Semi (1988:48) menyatakan bahwa pendekatan sosiologi adalah pendekatan yang lebih terfokus atau lebih banyak memperhatikan segi-segi sosial kemasyarakatan yang terdapat dalam karya sastra. Damono (1984:2) menyebutkan ada dua kecenderungan utama dalam telaah sosiologis terhadap sastra. Pertama, pendekatan yang berdasar pada anggapan bahwa sastra merupakan cermin proses sosial ekonomis belaka. Kedua, pendekatan yang mengutamakan teks sastra sebagai lahan penelaahan.

Pendekatan sosiologis bertolak dari asumsi bahwa sastra merupakan pencerminan kehidupan masyarakat. Melalui karya sastra seorang pengarang, mengungkapkan problem kehidupan yang pengarang sendiri ikut berada di dalamnya. Karya sastra menerima pengaruh dari masyarakat dan sekaligus mampu member pengaruh terhadap masyarakat. Bahkan seringkali masyarakat sangat menentukan nilai karya sastra yang hidup di zaman, sementara sastrawan sendiri yang merupakan anggota masyarakat tidak dapat mengelak dari adanya pengaruh yang diterimanya dari lingkungan yang membesarkannya sekaligus membentuknya (Riswan, 2010:71).

Metodologi Penelitian

Metode yang digunakan dalam penelitian ini adalah metode deskriptif analitis. Metode ini dilakukan dengan cara mendeskripsikan data-data berupa realitas sosial dalam novel Revolusi dari Secangkir Kopi karya Didik Fotunadi, kemudian disusul dengan analisis.
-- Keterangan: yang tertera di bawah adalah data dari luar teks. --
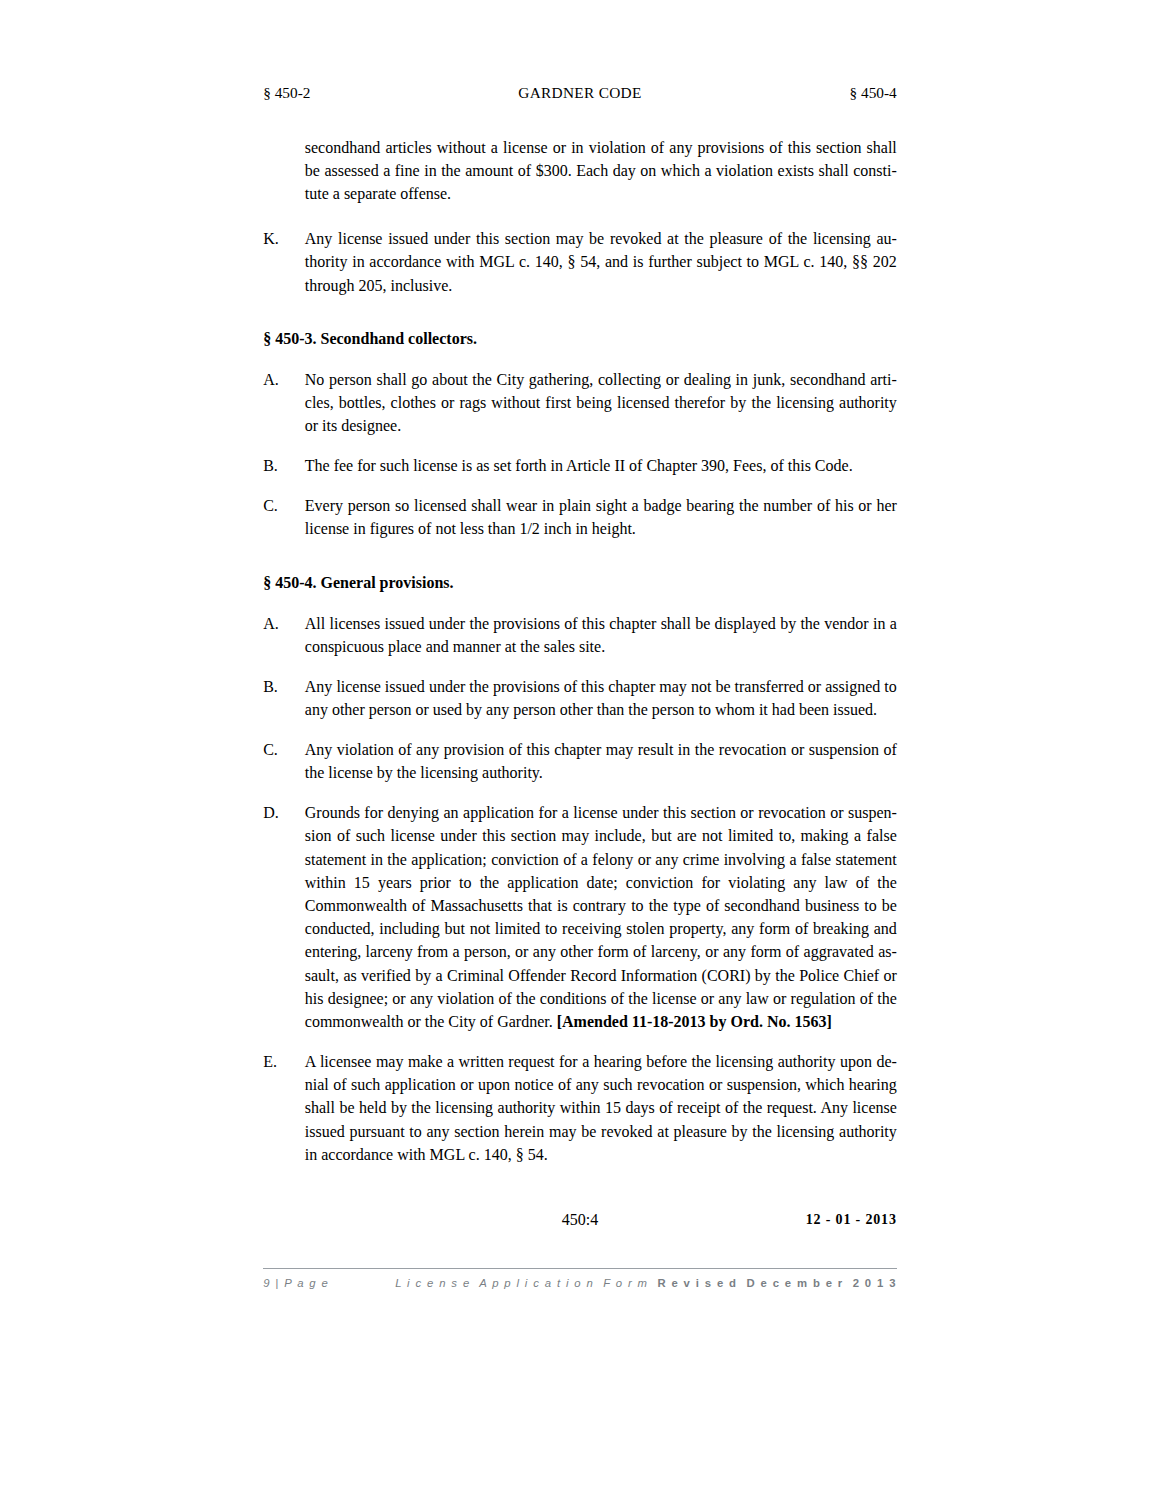§ 450-2
GARDNER CODE
§ 450-4
secondhand articles without a license or in violation of any provisions of this section shall be assessed a fine in the amount of $300. Each day on which a violation exists shall constitute a separate offense.
K.
Any license issued under this section may be revoked at the pleasure of the licensing authority in accordance with MGL c. 140, § 54, and is further subject to MGL c. 140, §§ 202 through 205, inclusive.
§ 450-3. Secondhand collectors.
A.
No person shall go about the City gathering, collecting or dealing in junk, secondhand articles, bottles, clothes or rags without first being licensed therefor by the licensing authority or its designee.
B.
The fee for such license is as set forth in Article II of Chapter 390, Fees, of this Code.
C.
Every person so licensed shall wear in plain sight a badge bearing the number of his or her license in figures of not less than 1/2 inch in height.
§ 450-4. General provisions.
A.
All licenses issued under the provisions of this chapter shall be displayed by the vendor in a conspicuous place and manner at the sales site.
B.
Any license issued under the provisions of this chapter may not be transferred or assigned to any other person or used by any person other than the person to whom it had been issued.
C.
Any violation of any provision of this chapter may result in the revocation or suspension of the license by the licensing authority.
D.
Grounds for denying an application for a license under this section or revocation or suspension of such license under this section may include, but are not limited to, making a false statement in the application; conviction of a felony or any crime involving a false statement within 15 years prior to the application date; conviction for violating any law of the Commonwealth of Massachusetts that is contrary to the type of secondhand business to be conducted, including but not limited to receiving stolen property, any form of breaking and entering, larceny from a person, or any other form of larceny, or any form of aggravated assault, as verified by a Criminal Offender Record Information (CORI) by the Police Chief or his designee; or any violation of the conditions of the license or any law or regulation of the commonwealth or the City of Gardner. [Amended 11-18-2013 by Ord. No. 1563]
E.
A licensee may make a written request for a hearing before the licensing authority upon denial of such application or upon notice of any such revocation or suspension, which hearing shall be held by the licensing authority within 15 days of receipt of the request. Any license issued pursuant to any section herein may be revoked at pleasure by the licensing authority in accordance with MGL c. 140, § 54.
450:4
12 - 01 - 2013
9 | P a g e
L i c e n s e A p p l i c a t i o n F o r m R e v i s e d D e c e m b e r 2 0 1 3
Deskritif analitis dilakukan dengan cara mendeskritifkan fakta-fakta yang kemudian disusul dengan analisis (Ratna,2008:53). Metode ini tidak semata-mata menguraikan tetapi juga memberikan penjelasan.

Jenis penelitian ini tergolong penelitian kepustakaan. Dikatakan penelitian kepustakaan karena data penelitian ini didukung oleh buku-buku referensi. Jenis penelitian ini memanfaatkan sumber kepustakaan untuk memperoleh data penelitiannya, karena peneliti berhadapan langsung dengan data dalam teks dan dilaksanakan dengan menggunakan buku-buku literature, surat kabar, artikel ilmiah dan sumber lain (internet) yang terkait dengan masalah yang timbul.

Data dalam penelitian ini adalah data tertulis berupa teks novel, yang memuat realitas sosial dalam novel Revolusi dari Secangkir Kopi karya Didik Fotunadi. Sumber data penelitian ini adalah novel Revolusi dari Secangkir Kopi karya Didik Fortunadi yang diterbitkan di Bandung oleh penerbit Mizan Pustaka cetakan pertama tahun 2014 dan terdiri atas 443 halaman.

Teknik pengumpulan data yang digunakan adalah teknik baca dan teknik catat. Data diperoleh dari hasil membaca dan mencatat informasi yang sesuai dengan permasalahan dalam penelitian ini. Teknik baca yang digunakan untuk membaca novel Revolusi dari Secangkir Kopi karya Didik Fortunadi. Teknik catat yaitu digunakan untuk mencatat data-data atau informasi yang diperoleh dari hasil pembacaan mengenai realitas sosial.

Data penelitian ini dianalisis berdasarkan pendekatan sosiologi. Pendekatan sosiologi adalah pendekatan terhadap sastra yang mempertimbangkan segi-segi kemasyarakatan untuk memahami lebih dalam lagi gejala sosial yang terkandung dalam novel Revolusi dari Secangkir Kopi karya Didik Fotunadi dengan cara peneliti mendeskripsikan atau menggambarkan realitas sosial kehidupan tokoh.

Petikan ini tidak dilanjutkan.